# Assignment:
Compute how many lines in the data below hold the word "right", then report that number with nothing else.
### Data extracts
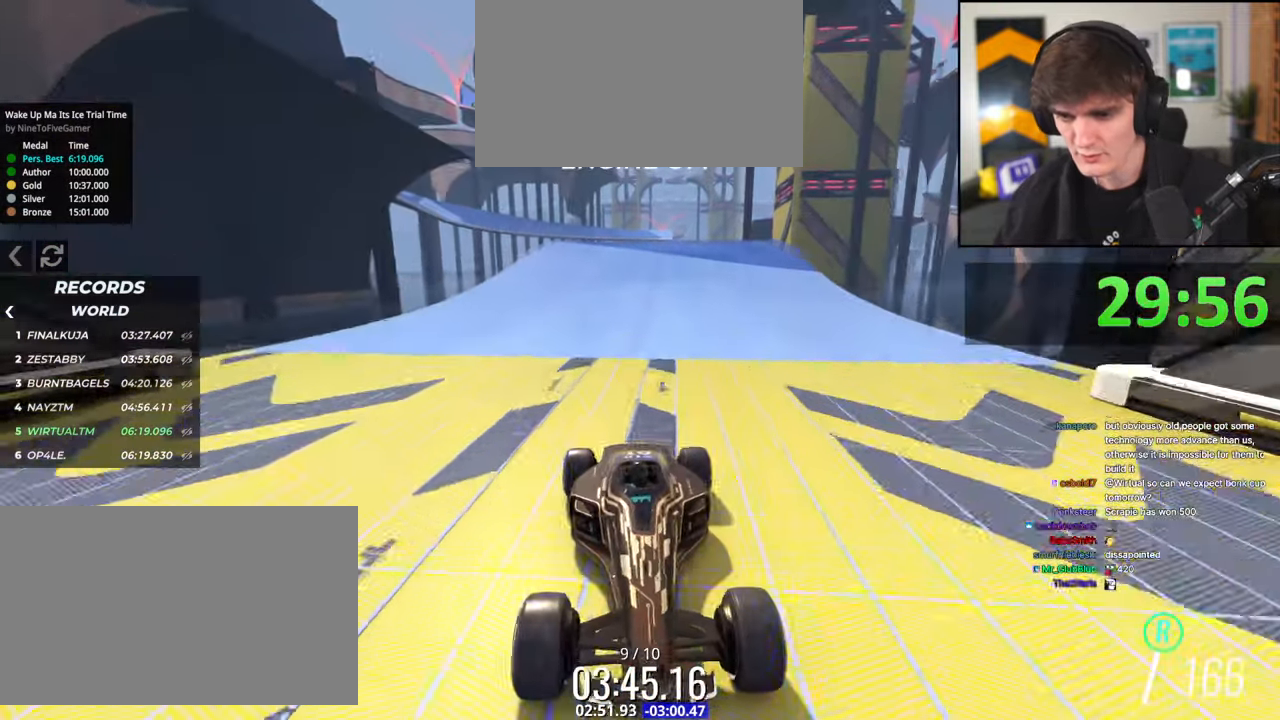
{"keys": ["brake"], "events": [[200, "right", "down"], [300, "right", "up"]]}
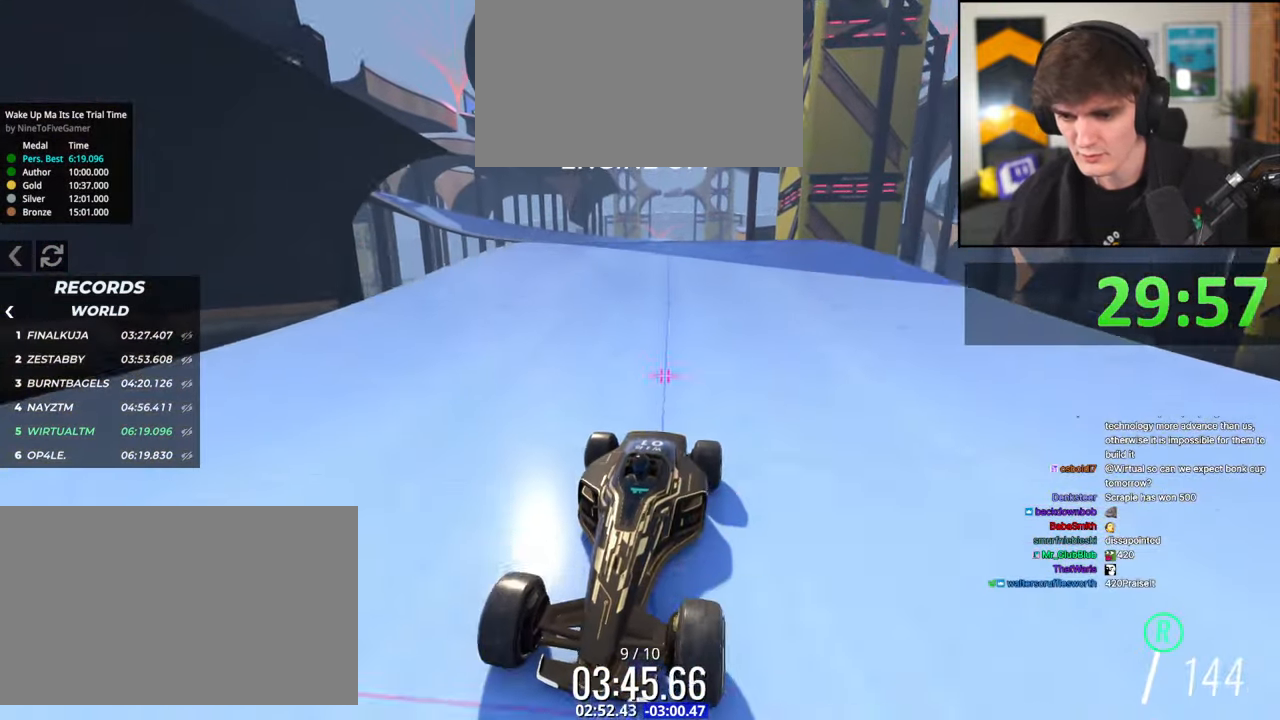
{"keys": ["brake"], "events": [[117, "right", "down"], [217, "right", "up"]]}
######
### Data extracts
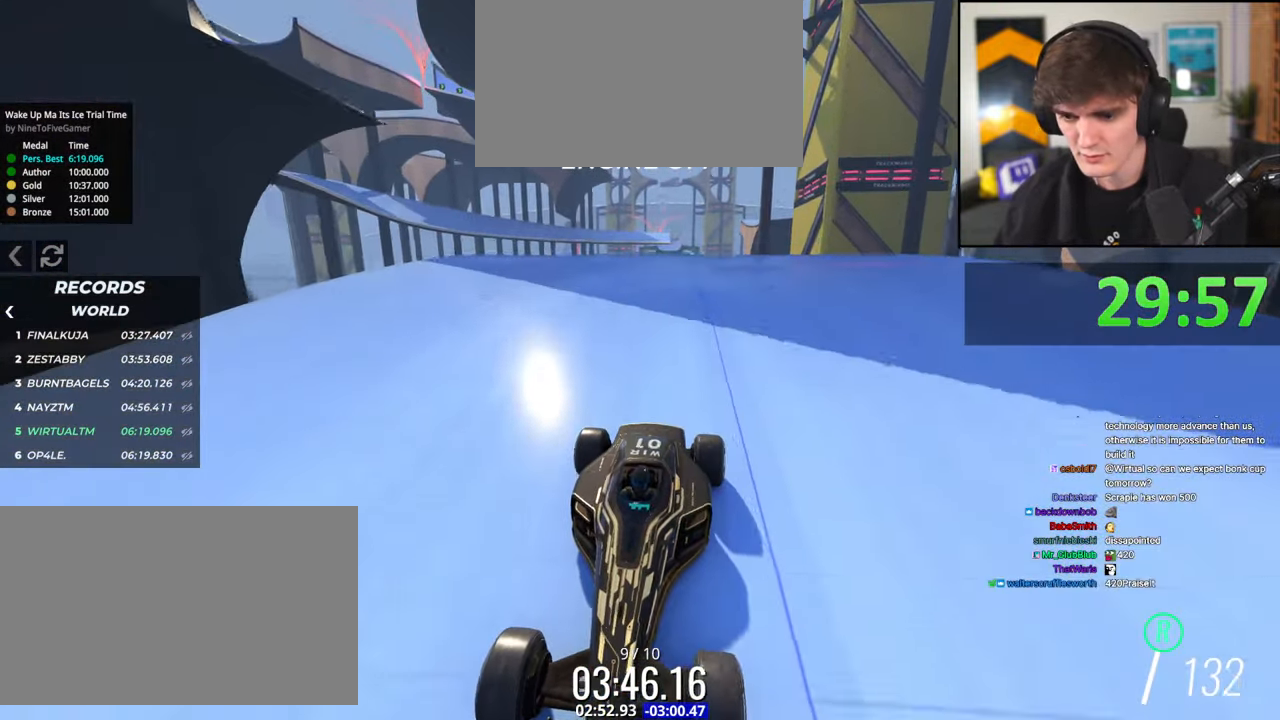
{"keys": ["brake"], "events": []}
######
# Response to this exercise:
2